To foster the role of “nursing leadership” in a mission, we want to pilot in 2 missions a position of “nursing coordinator” under the medical coordinator. Missions to be eligible for the pilot will be missions with a large nursing workforce and with hospitals in the portfolio (options can be South Sudan, DRC, CAR, Afghanistan, …). The role of these nursing coordinators will be:

  • To ensure oversight of the quality/safety of nursing care provided by MSF in the mission ​and work closely with the medical coordinator to improve the quality of care in our projects
  • To work specifically on patient centeredness and patient caring activities allowing resource and time more dedicated to these activities
  • To ensure the nursing standards of care in the projects and be the bridge between development of standards, protocols and SOP’s by nursing referents in HQ and the actual implementation by nurses in the field
  • To give coordination and structure to the nursing workforce to make our service safer and of better quality
  • To represent a nursing leadership in that mission for our largest workforce
  • To contribute to development of new strategies and project activities on a mission level
  • To ensure external representation and connect to the nursing council bodies in that country, ensuring there is understanding of the local scope and frame in which nurses work.

Taking into account the responsibilities towards the nursing workforce and the external representation role, we would like to nationalize these positions from the start.

This position will be part of our larger intentions to develop “Clinical leadership” in the field: as much on nursing as on medical topics and disciplines. At the same time, it will enable nurses also to have a clinical career pathway within nursing (different to a career in humanitarian public health and humanitarian operations).

  1. Nursing directorates

Today, in most of our hospitals we have a Head Nurse, Nursing Activity Manager or nursing director, in the management organigram. The NAM/ ND is the overall supervisor of the nursing workforce in the hospital and the responsible for the nursing standards and quality of care. However, there is room for improvement to include the ND as an equal voice in the directorate to re-boost the caring approach to our patients and be more involved in decision taking on strategies and resources of that hospital. With the hospital management support unit and the operational managers, we will stress and reinforce this space for NAM/ND’s in our hospitals.   

  1. HQ level
    1. Medical directors

In October 2021, the nursing motions and proposed nursing vision paper were discussed in the dirmed platform with the leader of the Nursing Care Working Group. The conclusions of that discussion are listed below:

  • We really support the intention of the vision and are supporting the objective of giving more value to the nursing profession and workforce in MSF 
  • We do see the problems the WG stated in the vision but there might be other solutions to certain problems (not only talking about the nursing director) 
  • We will ask the working group to break down the problems stated in different chapters and work on options of solutions for these and then to have more regular discussions on the individual chapters in the dirmed platform. 
  1. Policies and protocols

With the dirmeds we will ensure that the working groups developing or updating protocols and policies that include nursing components of care, will consult the NCWG for consultation or input.

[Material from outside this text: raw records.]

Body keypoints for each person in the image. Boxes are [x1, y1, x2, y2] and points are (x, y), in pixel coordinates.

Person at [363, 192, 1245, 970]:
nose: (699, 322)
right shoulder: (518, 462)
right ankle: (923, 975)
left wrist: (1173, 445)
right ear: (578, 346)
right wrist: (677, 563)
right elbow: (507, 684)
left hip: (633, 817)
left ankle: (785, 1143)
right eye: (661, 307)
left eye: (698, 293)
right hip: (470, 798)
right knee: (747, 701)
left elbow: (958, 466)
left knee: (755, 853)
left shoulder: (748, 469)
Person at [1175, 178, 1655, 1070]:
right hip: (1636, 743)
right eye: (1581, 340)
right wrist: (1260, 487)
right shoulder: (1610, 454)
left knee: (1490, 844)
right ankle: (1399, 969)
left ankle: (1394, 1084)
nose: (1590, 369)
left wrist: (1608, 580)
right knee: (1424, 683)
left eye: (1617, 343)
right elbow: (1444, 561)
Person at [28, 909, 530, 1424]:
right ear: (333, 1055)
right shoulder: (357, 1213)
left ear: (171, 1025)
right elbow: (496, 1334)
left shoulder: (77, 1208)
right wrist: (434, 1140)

The same will be guaranteed for protocols and guidance papers developed on the level of the medical department of OCB. We ‘ll make sure that the nursing voice will be part of the circles where the role of nursing should be present to ensure multidisciplinary collaboration.

  1. Strategic input

The nursing referents are responsible for the strategic development of nursing care to facilitate quality improvement and patient centered care in our projects.

We‘ll ensure that the nursing voice is included in all strategic proposals to ensure that the caring of our patient is at the core of any re-orientation of OCB strategies.

One practical example is to include a nursing representative in relevant projects (hospital projects) as part of the working group that will develop the project document and logframe after the “project intention proposal” has been approved.